The definition of psychological anthropology and its proper concerns have been more closely associated with *American anthropology than with anthropologists elsewhere in the world, who appear to be less inclined to define their interests in sub-disciplinary terms. Indeed, it can be argued that the carving out of such a domain led main-stream anthropologists to consider psychological anthropology a parochial concern, of only marginal interest to themselves.

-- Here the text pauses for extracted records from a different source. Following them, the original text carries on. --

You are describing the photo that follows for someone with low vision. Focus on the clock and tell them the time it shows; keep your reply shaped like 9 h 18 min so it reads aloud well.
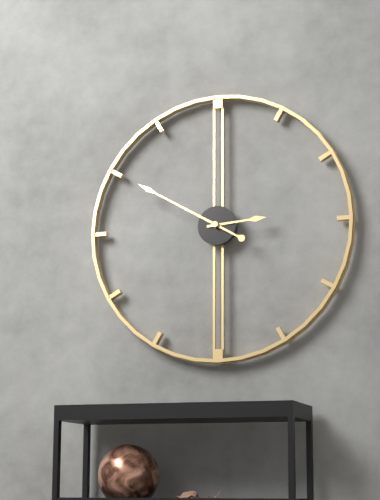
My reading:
2 h 50 min
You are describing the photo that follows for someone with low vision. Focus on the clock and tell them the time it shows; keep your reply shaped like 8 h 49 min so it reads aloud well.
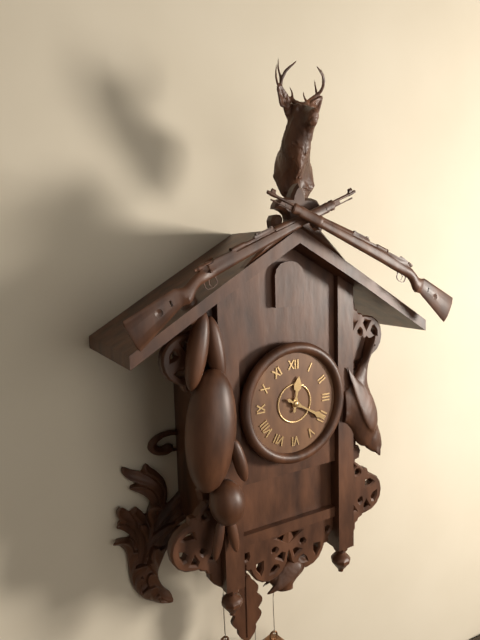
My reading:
12 h 20 min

Psychological anthropology was initially an outgrowth of *culture and personality studies—the new title for the sub-discipline having been proposed by †Francis L.K.Hsu in his 1972 introduction to his edited collection, Psychological Anthropology. There Hsu argued that:
[a] sound theory which aims at explaining the relationship between man and culture must not only account for the origin of psychological characteristics as they are molded [sic] by the patterns of child rearing, social institutions, and ideologies, but must also account for the maintenance, development, and change in the child-rearing practices, institutions and ideologies.
(1972:13)
Nevertheless, even while he argued that cultural, social and psychological anthropology were all concerned ultimately to study the same phenomenon—human behaviour—he also maintained that:
[it] is probably desirable, however, for the student from one viewpoint to hold on to his particular viewpoint as he probes deeper and deeper into his data…the field worker who shifts from one viewpoint to another…is likely to bring back little that is of coherent signficance.
(ibid.: 14)
So those who continued to define themselves as cultural anthropologists tended to take the view that, in so far as psychology was an attribute of ‘the individual’ and culture an attribute of ‘society’, they were, by definition, covering more ground than any psychological anthropologist possibly could—a view that appears to be endorsed by psychological anthropologists themselves. In general they accept the characterization of psychology and culture as phenomena that occur at different ‘levels’—a position that has militated against any attempt to forge a psychological anthropology that denotes a coherent theoretical perspective. So ‘psychological anthropology’ is most often used as a catchall which, in broad historical terms, takes in culture and personality studies, *socialization theories, *psychoanalytic approaches, ethnosemantics, *ethnopsychiatry and cognitive anthropology.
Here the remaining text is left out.